Manila Trading and Supply Co. (MANTRASCO) had an authorized capital stock of P2.5 million divided into 25,000 common shares: 24,700 were owned by Reese and the rest at 100 shares each by the Respondents. Reese entered into a trust agreement whereby it is stated that upon Reese’s death, the company would purchase back all of its shares. Reese died. MANTRASCO repurchased the 24,700 shares. Thereafter, a resolution was passed authorizing that the 24,700 shares be declared as stock dividends to be distributed to the stockholders. The BIR ordered an examination of MANTRASCO’s books and discovered that the 24,700 shares declared as dividends were not disclosed by respondents as part of their taxable income for the year 1958. Hence, the CIR issued notices of assessment for deficiency income taxes to respondents. Respondents protested but the CIR denied. Respondents appealed to the CTA. The CTA ruled in their favor. Hence, this petition by the CIR
Whether the respondents are liable for deficiency income taxes on the stock dividends?

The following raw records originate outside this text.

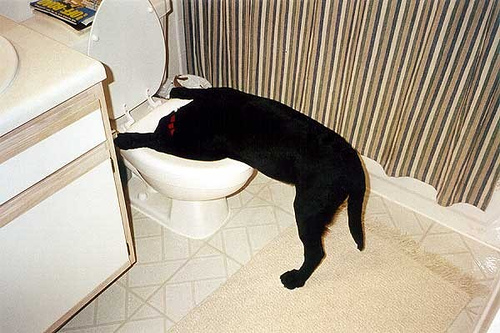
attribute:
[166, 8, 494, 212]
curtain — STRIPED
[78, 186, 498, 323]
floor — TILES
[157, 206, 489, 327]
mat — BROWN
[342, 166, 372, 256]
tail — DOWN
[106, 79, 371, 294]
dog — black, furry, drinking, shiney, small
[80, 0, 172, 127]
lid — UP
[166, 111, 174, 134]
collar — RED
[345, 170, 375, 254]
tail — down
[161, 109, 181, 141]
collar — red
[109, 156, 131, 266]
hinges — metal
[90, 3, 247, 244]
toilet — white, porcelain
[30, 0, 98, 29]
magazines — blue, yellow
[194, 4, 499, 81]
curtain — striped, wavy, tan, black, brown, hanging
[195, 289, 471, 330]
rug — tan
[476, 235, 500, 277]
floor — shiney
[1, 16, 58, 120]
sink — white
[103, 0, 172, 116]
lid — up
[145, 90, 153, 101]
screws — silver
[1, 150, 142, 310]
cabinet — wooden, white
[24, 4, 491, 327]
bathroom — small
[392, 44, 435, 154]
stripes — verticle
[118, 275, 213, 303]
floor — clean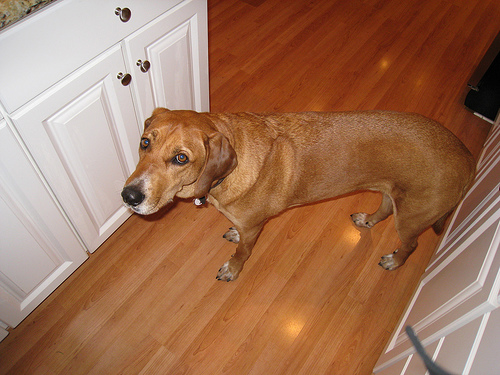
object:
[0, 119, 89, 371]
cabinets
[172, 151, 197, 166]
eyes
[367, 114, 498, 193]
cabinet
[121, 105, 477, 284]
dog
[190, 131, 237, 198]
ear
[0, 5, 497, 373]
kitchen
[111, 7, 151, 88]
knobs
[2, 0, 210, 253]
cabinet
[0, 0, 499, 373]
board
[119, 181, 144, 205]
nose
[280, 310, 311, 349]
light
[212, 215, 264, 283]
leg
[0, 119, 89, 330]
panels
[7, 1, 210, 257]
cabinet doors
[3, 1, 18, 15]
countertop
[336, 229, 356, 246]
light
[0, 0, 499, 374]
floor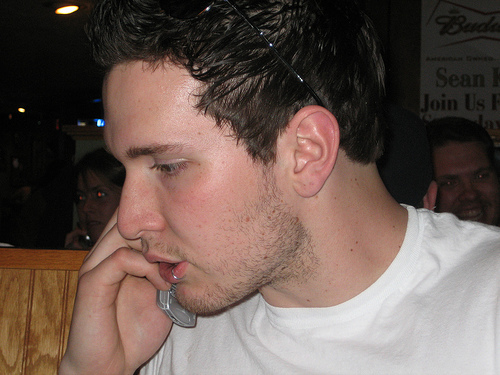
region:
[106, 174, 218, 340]
man on a cellphone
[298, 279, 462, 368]
man wearing a white tee shirt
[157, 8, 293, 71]
man wearing sunglasses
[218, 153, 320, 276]
man with a bird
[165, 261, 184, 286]
man with a pierced lip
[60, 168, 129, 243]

HELD: Dividends means any distribution made by a corporation to its shareholders out of its earnings or profits. Stock dividends which represent transfer of surplus to capital account is not subject to income tax. But if a corporation redeems stock issued so as to make a distribution, this is essentially equivalent to the distribution of a taxable dividend the amount so distributed in the redemption considered as taxable income.
The distinctions between a stock dividend which does not and one which does constitute taxable income to the shareholders is that a stock dividend constitutes income if its gives the shareholder an interest different from that which his former stockholdings represented. On the other hand, it does constitute income if the new shares confer no different rights or interests than did the old shares. Therefore, whenever the companies involved parted with a portion of their earnings to bnuy the corporate holdings of Reese, they were making a distribution of such earnings to respondents. These amounts are thus subject to income tax as a flow of cash benefits to respondents. Hence, respondents are liable for deficiency income taxes.